▸ ABOUT THIS EXERCISE
The word "mouth" appears in some lines of the listing below; report how many such lines there are, and nothing else.
[INPUT DATA — start]
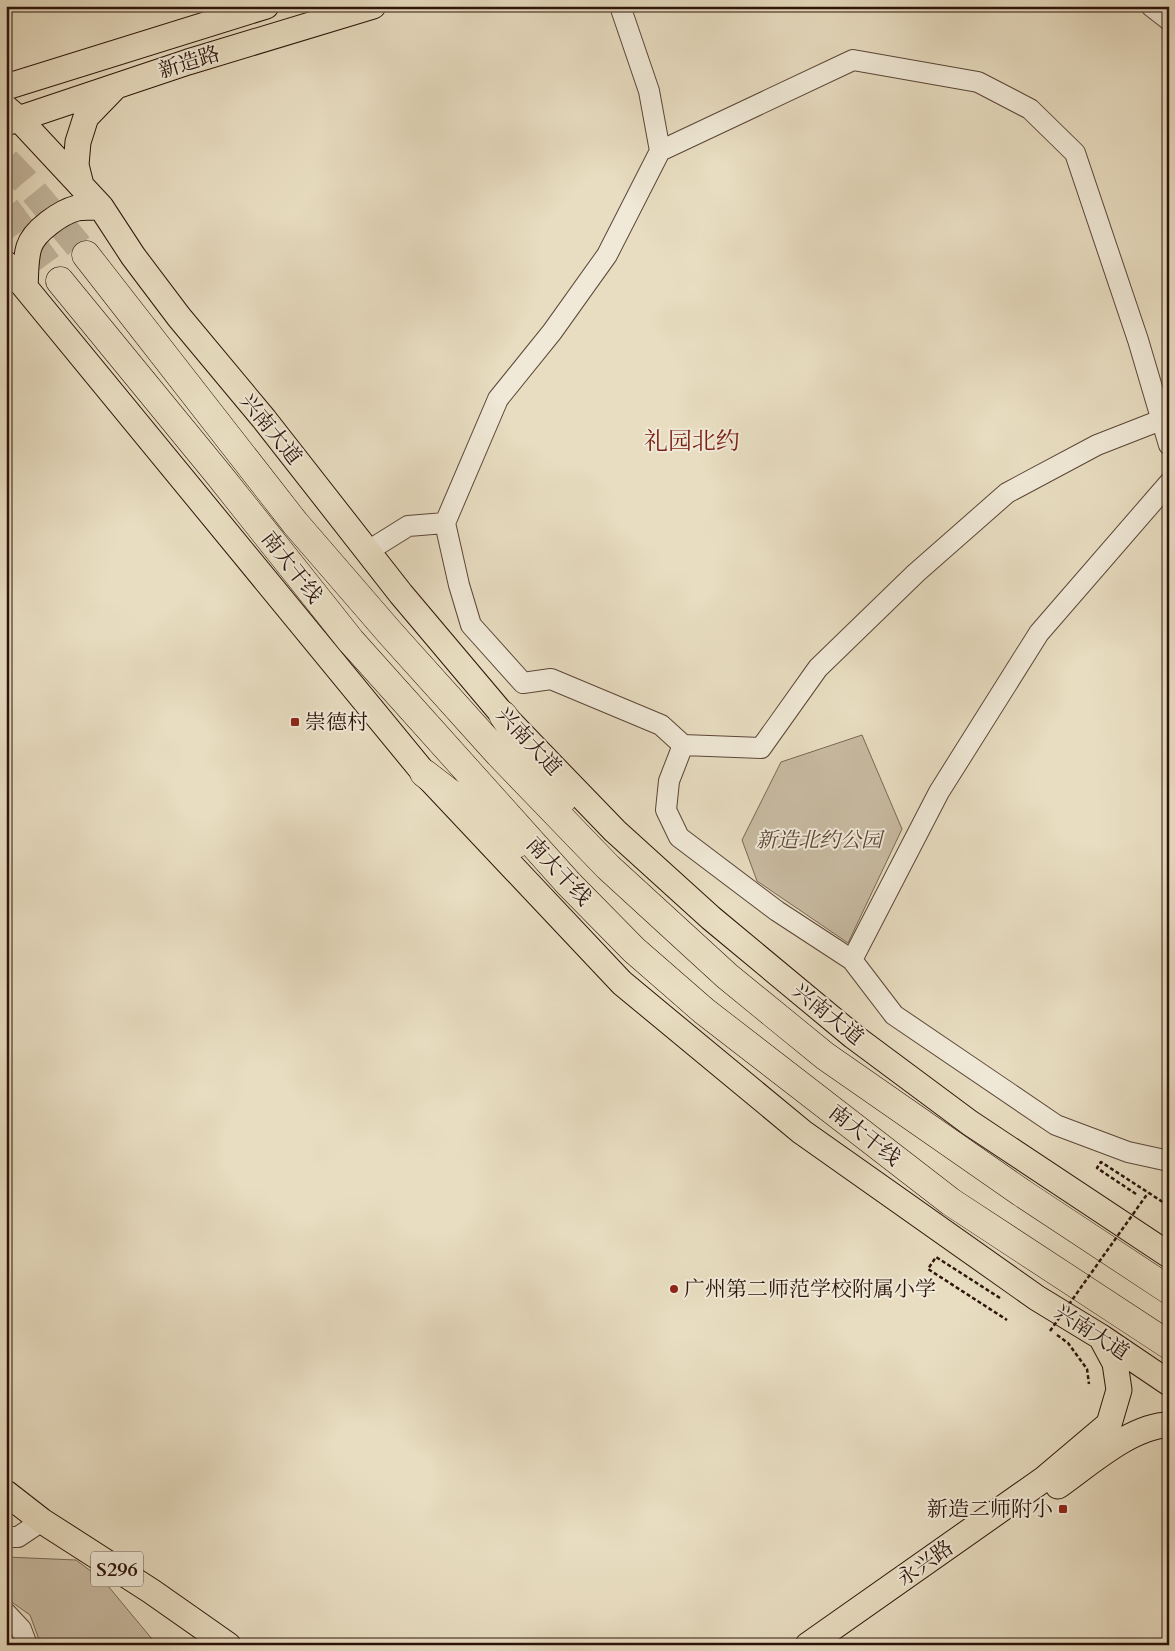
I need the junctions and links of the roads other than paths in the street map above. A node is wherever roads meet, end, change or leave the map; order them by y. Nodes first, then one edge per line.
1 (266, 6) edge
2 (373, 6) edge
3 (620, 6) edge
4 (1151, 6) edge
5 (1169, 20) edge
6 (116, 85) junction
7 (6, 87) edge
8 (10, 116) edge
9 (660, 150) junction
10 (81, 185) junction
11 (100, 207) junction
12 (86, 255) tunnel mouth
13 (6, 264) edge
14 (60, 280) tunnel mouth
15 (25, 286) junction
16 (1161, 420) junction
17 (1169, 445) edge
18 (1169, 484) edge
19 (445, 523) junction
20 (368, 551) junction
21 (503, 715) junction
22 (683, 745) junction
23 (424, 773) junction
24 (608, 867) junction
25 (569, 884) junction
26 (852, 960) junction
27 (1169, 1160) edge
28 (1169, 1255) edge
29 (1169, 1290) edge
30 (1101, 1337) junction
31 (1169, 1345) edge
32 (1169, 1383) edge
33 (1169, 1425) edge
34 (6, 1493) edge
35 (42, 1521) junction
36 (6, 1537) edge
37 (6, 1613) edge
38 (27, 1645) edge
39 (228, 1645) edge
40 (808, 1645) edge
41 (836, 1645) edge

1 - 7 main road, 新造路
2 - 6 main road, 新造路
3 - 9 street
4 - 5 street
6 - 8 main road, 新造路
6 - 10 main road
8 - 10 main road, 兴南大道
9 - 16 street
9 - 19 street
10 - 11 main road, 兴南大道
11 - 15 main road
11 - 20 main road, 兴南大道
12 - 24 highway, 南大干线
13 - 15 main road, 兴南大道
14 - 25 highway, 南大干线
15 - 23 main road, 兴南大道
16 - 17 street
16 - 22 street
18 - 26 street
19 - 20 street
19 - 22 street
20 - 21 main road, 兴南大道
21 - 24 highway
21 - 28 main road, 兴南大道
22 - 26 street
23 - 25 highway
23 - 30 main road, 兴南大道
24 - 29 highway, 南大干线
25 - 31 highway, 南大干线
26 - 27 street
30 - 32 main road, 兴南大道
30 - 40 main road, 永兴路
33 - 41 main road, 永兴路
34 - 35 main road, S296
35 - 36 street
35 - 39 main road, S296
37 - 38 street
[INPUT DATA — finish]
▸ RESULT
2